When fully autonomous vehicles become mainstream, a new type of economy will emerge that will be worth $7 trillion by 2050, according to Intel.
Fully autonomous vehicles will bring forth a new “passenger economy” worth $7 trillion by 2050, according to new research from Intel and Strategy Analytics.
The passenger economy does not include the autonomous vehicle industry itself; rather, it’s a “peripheral” economy or a “side-effect” of autonomous vehicles becoming mainstream, Doug Davis, VP of Intel and GM of Intel’s Automated Driving Solutions Group, told journalists on Thursday.
While the predicted value can be disputed, Intel’s overarching point is that fully autonomous vehicles will generate new types of products, services, and business models as today’s drivers become tomorrow’s idle passengers.
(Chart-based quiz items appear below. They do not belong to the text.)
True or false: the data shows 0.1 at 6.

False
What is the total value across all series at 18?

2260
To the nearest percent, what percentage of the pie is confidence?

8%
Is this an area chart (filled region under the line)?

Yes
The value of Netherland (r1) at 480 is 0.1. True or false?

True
Given autonomous vehicles are expected to free more than 250 million hours of consumers’ commuting time per year in some of the most congested cities in the world, a key opportunity will be how to capitalise on all of the time people will save when they’re no longer having to drive, according to the Intel-Strategy Analytics study.
Due to the scope of the opportunity, Intel CEO Brian Krzanich said it would be wise for businesses to start thinking about their autonomous strategy now.
“Less than a decade ago, no one was talking about the potential of a soon-to-emerge app or sharing economy because no one saw it coming. This is why we started the conversation around the Passenger Economy early: To wake people up to the opportunity streams that will emerge when cars become the most powerful mobile data generating devices we use and people swap driving for riding,” Krzanich said.
“Mobility-as-a-service” will be the dominant business model, disrupting traditional patterns of vehicle ownership, maintenance, operations, and usage, according to Intel.
In fact, the chip giant envisions a future where individual vehicle ownership is less important, and shared commuting on autonomous vehicles is the norm.